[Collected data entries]
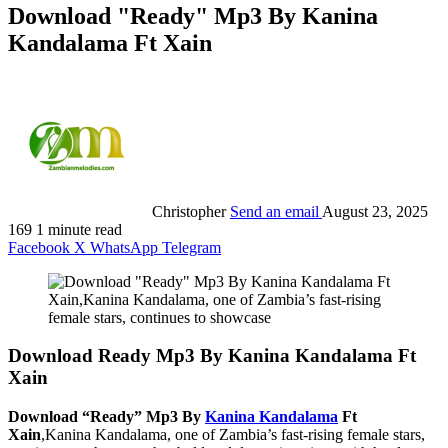
Download "Ready" Mp3 By Kanina
Kandalama Ft Xain
Christopher
Send an email
August 23, 2025
169
1 minute read
Facebook
X
WhatsApp
Telegram
Download Ready Mp3 By Kanina Kandalama Ft
Xain
Download “Ready” Mp3 By
Kanina Kandalama
Ft
Xain
,Kanina Kandalama, one of Zambia’s fast-rising female stars,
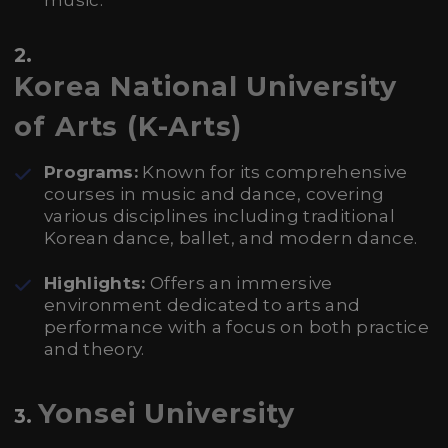
music.
2.
Korea National University
of Arts (K-Arts)
Programs:
Known for its comprehensive
courses in music and dance, covering
various disciplines including traditional
Korean dance, ballet, and modern dance.
Highlights:
Offers an immersive
environment dedicated to arts and
performance with a focus on both practice
and theory.
Yonsei University
3.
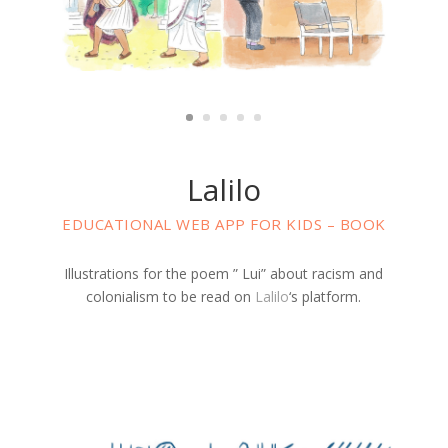
Lalilo
EDUCATIONAL WEB APP FOR KIDS – BOOK
Illustrations for the poem ” Lui” about racism and
colonialism to be read on
Lalilo
‘s platform.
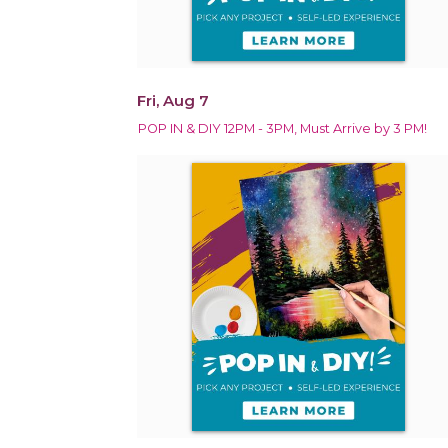
Fri, Aug 7
POP IN & DIY 12PM - 3PM, Must Arrive by 3 PM!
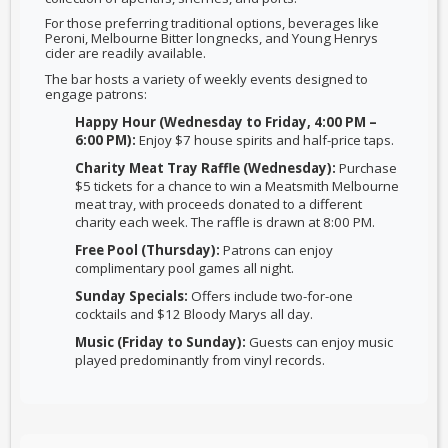
For those preferring traditional options, beverages like
Peroni, Melbourne Bitter longnecks, and Young Henrys
cider are readily available.
The bar hosts a variety of weekly events designed to
engage patrons:
Happy Hour (Wednesday to Friday, 4:00 PM –
6:00 PM):
Enjoy $7 house spirits and half-price taps.
Charity Meat Tray Raffle (Wednesday):
Purchase
$5 tickets for a chance to win a Meatsmith Melbourne
meat tray, with proceeds donated to a different
charity each week. The raffle is drawn at 8:00 PM.
Free Pool (Thursday):
Patrons can enjoy
complimentary pool games all night.
Sunday Specials:
Offers include two-for-one
cocktails and $12 Bloody Marys all day.
Music (Friday to Sunday):
Guests can enjoy music
played predominantly from vinyl records.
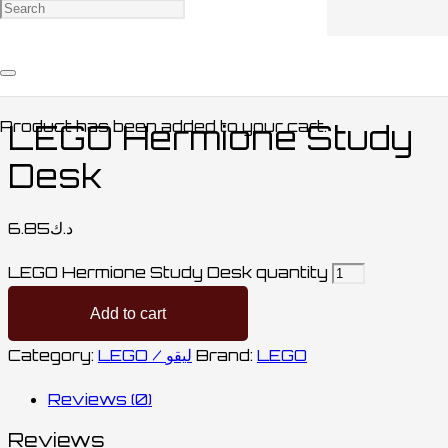
Home
/
COLLECTABLES / مقتنيات
/
LEGO /
ليقو
/ LEGO Hermione Study Desk
Product
has been added to your cart.
LEGO Hermione Study
Desk
6.85
د.ك
LEGO Hermione Study Desk quantity
Add to cart
Category:
LEGO / ليقو
Brand:
LEGO
Reviews (0)
Reviews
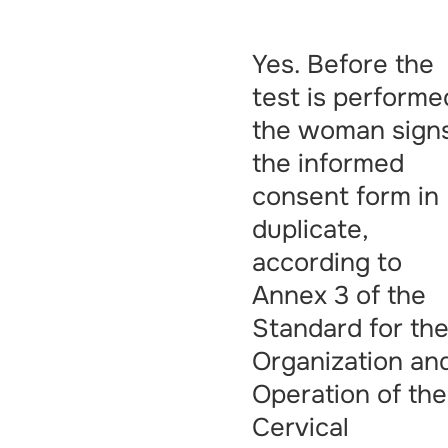
Yes. Before the
test is performe
the woman sign
the informed
consent form in
duplicate,
according to
Annex 3 of the
Standard for th
Organization an
Operation of the
Cervical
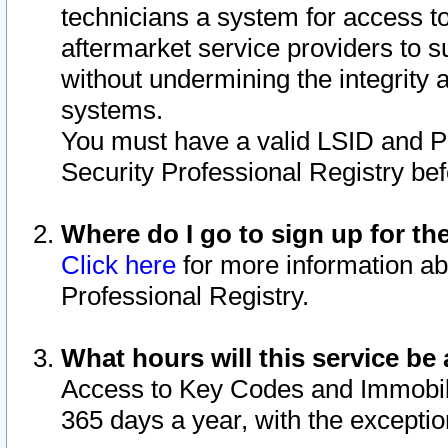
technicians a system for access to 
aftermarket service providers to 
without undermining the integrity 
systems.
You must have a valid LSID and 
Security Professional Registry bef
Where do I go to sign up for th
Click here
for more information ab
Professional Registry.
What hours will this service be 
Access to Key Codes and Immobiliz
365 days a year, with the excepti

WHAT THIS TASK INVOLVES
The full data, repeated exactly and stripped of its pictures, is the expected answer.

WRITTEN REPLY
Download "Ready" Mp3 By Kanina
Kandalama Ft Xain
Christopher
Send an email
August 23, 2025
169
1 minute read
Facebook
X
WhatsApp
Telegram
Download Ready Mp3 By Kanina Kandalama Ft
Xain
Download “Ready” Mp3 By
Kanina Kandalama
Ft
Xain
,Kanina Kandalama, one of Zambia’s fast-rising female stars,
music.
2.
Korea National University
of Arts (K-Arts)
Programs:
Known for its comprehensive
courses in music and dance, covering
various disciplines including traditional
Korean dance, ballet, and modern dance.
Highlights:
Offers an immersive
environment dedicated to arts and
performance with a focus on both practice
and theory.
Yonsei University
3.
Lalilo
EDUCATIONAL WEB APP FOR KIDS – BOOK
Illustrations for the poem ” Lui” about racism and
colonialism to be read on
Lalilo
‘s platform.
Fri, Aug 7
POP IN & DIY 12PM - 3PM, Must Arrive by 3 PM!
For those preferring traditional options, beverages like
Peroni, Melbourne Bitter longnecks, and Young Henrys
cider are readily available.
The bar hosts a variety of weekly events designed to
engage patrons:
Happy Hour (Wednesday to Friday, 4:00 PM –
6:00 PM):
Enjoy $7 house spirits and half-price taps.
Charity Meat Tray Raffle (Wednesday):
Purchase
$5 tickets for a chance to win a Meatsmith Melbourne
meat tray, with proceeds donated to a different
charity each week. The raffle is drawn at 8:00 PM.
Free Pool (Thursday):
Patrons can enjoy
complimentary pool games all night.
Sunday Specials:
Offers include two-for-one
cocktails and $12 Bloody Marys all day.
Music (Friday to Sunday):
Guests can enjoy music
played predominantly from vinyl records.
Home
/
COLLECTABLES / مقتنيات
/
LEGO /
ليقو
/ LEGO Hermione Study Desk
Product
has been added to your cart.
LEGO Hermione Study
Desk
6.85
د.ك
LEGO Hermione Study Desk quantity
Add to cart
Category:
LEGO / ليقو
Brand:
LEGO
Reviews (0)
Reviews
Yes. Before the
test is performe
the woman sign
the informed
consent form in
duplicate,
according to
Annex 3 of the
Standard for th
Organization an
Operation of the
Cervical
technicians a system for access to 
aftermarket service providers to 
without undermining the integrity 
systems.
You must have a valid LSID and 
Security Professional Registry bef
Where do I go to sign up for th
Click here
for more information ab
Professional Registry.
What hours will this service be 
Access to Key Codes and Immobiliz
365 days a year, with the excepti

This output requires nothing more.